■ **WORK ITEM**:
Output, character for character, the stretch from the line containing "und fordern Sie" through the line containing "Angebote für Ihr", with both of those lines included.

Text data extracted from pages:
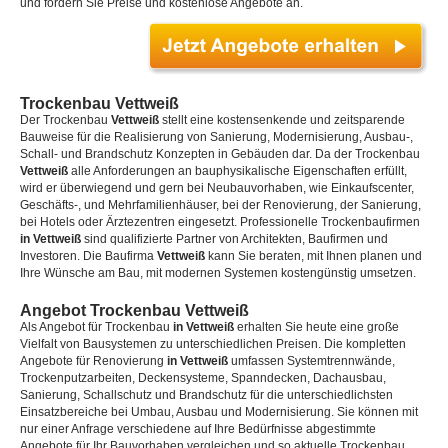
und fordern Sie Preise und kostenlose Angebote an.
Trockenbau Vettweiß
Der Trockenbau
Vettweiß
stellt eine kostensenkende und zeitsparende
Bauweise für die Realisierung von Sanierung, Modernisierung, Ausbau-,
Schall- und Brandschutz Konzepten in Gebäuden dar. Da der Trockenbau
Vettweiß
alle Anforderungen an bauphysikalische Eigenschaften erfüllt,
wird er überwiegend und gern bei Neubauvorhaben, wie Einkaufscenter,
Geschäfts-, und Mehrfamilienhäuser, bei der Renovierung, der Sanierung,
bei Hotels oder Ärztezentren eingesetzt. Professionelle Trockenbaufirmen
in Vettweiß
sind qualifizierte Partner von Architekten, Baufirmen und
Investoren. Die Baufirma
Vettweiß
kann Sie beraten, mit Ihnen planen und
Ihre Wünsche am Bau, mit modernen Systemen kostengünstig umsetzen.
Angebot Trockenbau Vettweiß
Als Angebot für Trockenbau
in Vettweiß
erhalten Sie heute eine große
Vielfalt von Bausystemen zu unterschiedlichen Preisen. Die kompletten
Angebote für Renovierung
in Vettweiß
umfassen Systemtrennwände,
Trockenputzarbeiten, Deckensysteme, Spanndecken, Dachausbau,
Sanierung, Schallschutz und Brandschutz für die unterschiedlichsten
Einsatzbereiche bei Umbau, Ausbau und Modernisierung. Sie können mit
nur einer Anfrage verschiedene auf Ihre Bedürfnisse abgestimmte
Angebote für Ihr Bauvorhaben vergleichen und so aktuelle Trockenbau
---
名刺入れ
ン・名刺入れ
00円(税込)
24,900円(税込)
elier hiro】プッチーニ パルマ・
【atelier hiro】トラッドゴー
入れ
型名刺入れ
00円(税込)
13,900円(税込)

■ **TASK ANSWER**:
und fordern Sie Preise und kostenlose Angebote an.
Trockenbau Vettweiß
Der Trockenbau
Vettweiß
stellt eine kostensenkende und zeitsparende
Bauweise für die Realisierung von Sanierung, Modernisierung, Ausbau-,
Schall- und Brandschutz Konzepten in Gebäuden dar. Da der Trockenbau
Vettweiß
alle Anforderungen an bauphysikalische Eigenschaften erfüllt,
wird er überwiegend und gern bei Neubauvorhaben, wie Einkaufscenter,
Geschäfts-, und Mehrfamilienhäuser, bei der Renovierung, der Sanierung,
bei Hotels oder Ärztezentren eingesetzt. Professionelle Trockenbaufirmen
in Vettweiß
sind qualifizierte Partner von Architekten, Baufirmen und
Investoren. Die Baufirma
Vettweiß
kann Sie beraten, mit Ihnen planen und
Ihre Wünsche am Bau, mit modernen Systemen kostengünstig umsetzen.
Angebot Trockenbau Vettweiß
Als Angebot für Trockenbau
in Vettweiß
erhalten Sie heute eine große
Vielfalt von Bausystemen zu unterschiedlichen Preisen. Die kompletten
Angebote für Renovierung
in Vettweiß
umfassen Systemtrennwände,
Trockenputzarbeiten, Deckensysteme, Spanndecken, Dachausbau,
Sanierung, Schallschutz und Brandschutz für die unterschiedlichsten
Einsatzbereiche bei Umbau, Ausbau und Modernisierung. Sie können mit
nur einer Anfrage verschiedene auf Ihre Bedürfnisse abgestimmte
Angebote für Ihr Bauvorhaben vergleichen und so aktuelle Trockenbau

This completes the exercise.